Line 310: A discrepancy is observed in the statement “Accounting for confounding variables, life history and flocking were both independently associated with relative eye size”. According to Table 2, foraging alone species had no relatively larger eye volume than foraging occasionally in flocks or alone species (p-value = 0.12).
Line 313: Revise “lifestyle”.
Author Response
Line 13: Revise “lifestyle”.
Reply: This was a holdover from a previous version. Here, I replaced this term with life histories.
Line 113-116: The eye volume, calculated using the eye transverse radius, should be explicitly stated.
Reply: Agreed. This now reads as: … I calculated mean eye size as a volume (cc) for each species using the above two transverse diameters ...
Line 153: Revise “trophic niche, lifestyle”.
Reply: This was a holdover from the previous version. I replaced the two terms with diet and foraging substrate.

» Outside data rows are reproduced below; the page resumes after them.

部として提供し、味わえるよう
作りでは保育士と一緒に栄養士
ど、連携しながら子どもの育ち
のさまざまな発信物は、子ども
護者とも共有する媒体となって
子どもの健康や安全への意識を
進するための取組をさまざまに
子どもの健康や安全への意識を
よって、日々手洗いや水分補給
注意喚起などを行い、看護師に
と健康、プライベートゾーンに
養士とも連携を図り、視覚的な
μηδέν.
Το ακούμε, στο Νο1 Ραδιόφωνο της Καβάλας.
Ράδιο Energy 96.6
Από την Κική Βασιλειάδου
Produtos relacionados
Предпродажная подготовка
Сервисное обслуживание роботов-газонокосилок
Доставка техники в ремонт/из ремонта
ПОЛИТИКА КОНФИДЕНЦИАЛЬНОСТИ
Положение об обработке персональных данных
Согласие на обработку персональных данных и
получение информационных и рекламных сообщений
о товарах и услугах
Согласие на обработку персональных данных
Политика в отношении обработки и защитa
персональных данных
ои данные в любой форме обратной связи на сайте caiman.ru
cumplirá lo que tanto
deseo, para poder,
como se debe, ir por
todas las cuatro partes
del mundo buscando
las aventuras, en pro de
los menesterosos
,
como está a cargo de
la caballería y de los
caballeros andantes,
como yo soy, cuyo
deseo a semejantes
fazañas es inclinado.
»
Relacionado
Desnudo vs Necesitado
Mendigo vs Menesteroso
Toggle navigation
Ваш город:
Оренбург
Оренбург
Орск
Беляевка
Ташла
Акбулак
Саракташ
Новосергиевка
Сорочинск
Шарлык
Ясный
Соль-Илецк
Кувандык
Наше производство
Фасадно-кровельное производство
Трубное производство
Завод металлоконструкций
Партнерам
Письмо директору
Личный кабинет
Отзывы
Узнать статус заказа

Line 213-215: The results for the “habitat” variable are not displayed in Figure 3.
Reply: Yes, I know but adding this variable made the figure really large and cumbersome. I also did not show results for timing of activity and other variables as well. I changed the legend to say that selected variables are displayed.
Line 310: A discrepancy is observed in the statement “Accounting for confounding variables, life history and flocking were both independently associated with relative eye size”. According to Table 2, foraging alone species had no relatively larger eye volume than foraging occasionally in flocks or alone species (p-value = 0.12).
Reply: To avoid confusion, I now use sociality for the name of the factor related to flocking. So sociality has three different levels in Table 1: Flocking, occasional flocking or solitary.
Line 313: Revise “lifestyle”.
Reply: This was changed to foraging substrate.